▸ REQUIRED ACTIONS:
A - In two sentences, summarize the Prudhoe Bay sandstone text below.
B - In the Prudhoe Bay sandstone text below, rewrite the stretch from "To accurately assess" through "follow similar patterns.", changing "striking" to "remarkable".

▸ EXTRACT PROVIDED:
START

Oil production from upstructure drill sites at Prudhoe Bay field, Alaska, is almost exclusively from fine-grained deltaic sandstones. Distributary channel and distributary mouth bar facies associations in the Triassic Ivishak Formation comprise the pay zones, but wells are preferentially completed in the lower-permeability distributary mouth bar deposits in an attempt to avoid high gas/oil ratio wells. Thin light-oil columns combined with complex stratigraphy and an overlying, highly mobile gas cap make planning, drilling, and completing economic wells challenging.
To accurately assess lateral trends in permeability within distributary mouth bar sandstones, three conventional cores were cut (approximately 120 ft [36 m]) along the 1000 ft (304 m) horizontal reach of a recent development well. The cored interval consists of seven lithofacies, all composed of fine-grained sandstone. Comparison of permeability values to lithofacies demonstrates a striking and consistent trend. Six lithofacies possess average horizontal permeabilities ranging from 12 to 40 md. Average horizontal permeability for the seventh lithofacies (lithofacies 7) is 129 md. Porosity and vertical permeability follow similar patterns.
Distributary mouth bars in Prudhoe Bay field were deposited in fluvially dominated delta lobes in which sediment distribution at river mouths was controlled by friction between the sediment plume and basin bottom. During flood stage, the best sorted and most permeable sediments (i.e., lithofacies 7) were deposited on the apex or most proximal part of the distributary mouth bars between distributary channels. Sedimentologic and petrographic data corroborate a strong link between lithofacies and permeability. Sandstones deposited by unsteady flow conditions (e.g., turbulent scour, intermittent ripple migration) are likely to be less well sorted, and contain more clay and lignitic organic material (commonly as drapes and wisps), than lithofacies 7 sandstones deposited under more uniform high-energy transport conditions. Small amounts of argillaceous and lignitic laminae serve as nucleation sites for siderite cement precipitation and as catalysts for pressure solution of quartz grains, significantly degrading permeability in lithofacies 1 through 6.

END

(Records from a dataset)
START

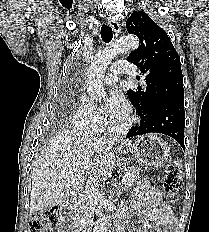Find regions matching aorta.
<instances>
[{"mask_svg": "<svg viewBox=\"0 0 209 232\" xmlns=\"http://www.w3.org/2000/svg\"><path fill=\"white\" fill-rule=\"evenodd\" d=\"M138 46V38L134 35L127 34L116 40L109 48L98 52L87 72L86 87L91 97L96 100H101L106 96L103 77L111 60L117 54L135 50ZM108 221V215L102 214L96 221L93 232H107Z\"/></svg>", "mask_w": 209, "mask_h": 232, "instance_id": "obj_1", "label": "aorta"}]
</instances>
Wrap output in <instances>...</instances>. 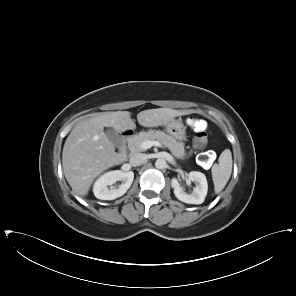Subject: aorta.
Returning a JSON list of instances; mask_svg holds the SVG:
<instances>
[{
	"label": "aorta",
	"mask_w": 296,
	"mask_h": 296,
	"mask_svg": "<svg viewBox=\"0 0 296 296\" xmlns=\"http://www.w3.org/2000/svg\"><path fill=\"white\" fill-rule=\"evenodd\" d=\"M167 163L164 159H157L155 162V167L157 169H164L166 167Z\"/></svg>",
	"instance_id": "obj_1"
}]
</instances>
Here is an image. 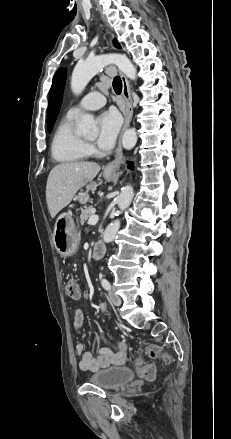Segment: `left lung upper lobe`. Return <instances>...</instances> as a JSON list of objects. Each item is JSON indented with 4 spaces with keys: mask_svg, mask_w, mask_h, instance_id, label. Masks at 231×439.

END

▸ TASK-BY-TASK SOLUTIONS:
A - At Prudhoe Bay field, Alaska, wells are preferentially completed in lower-permeability distributary mouth bar sandstones of the Triassic Ivishak Formation, and cores from a horizontal development well show that one of seven fine-grained lithofacies, lithofacies 7, averages 129 md of horizontal permeability while the other six range from 12 to 40 md. Lithofacies 7 was deposited at the apex of the bars under uniform high-energy conditions, whereas the other lithofacies contain more clay and lignitic material that promotes siderite cement and pressure solution of quartz, degrading their permeability.

B -
To accurately assess lateral trends in permeability within distributary mouth bar sandstones, three conventional cores were cut (approximately 120 ft [36 m]) along the 1000 ft (304 m) horizontal reach of a recent development well. The cored interval consists of seven lithofacies, all composed of fine-grained sandstone. Comparison of permeability values to lithofacies demonstrates a remarkable and consistent trend. Six lithofacies possess average horizontal permeabilities ranging from 12 to 40 md. Average horizontal permeability for the seventh lithofacies (lithofacies 7) is 129 md. Porosity and vertical permeability follow similar patterns.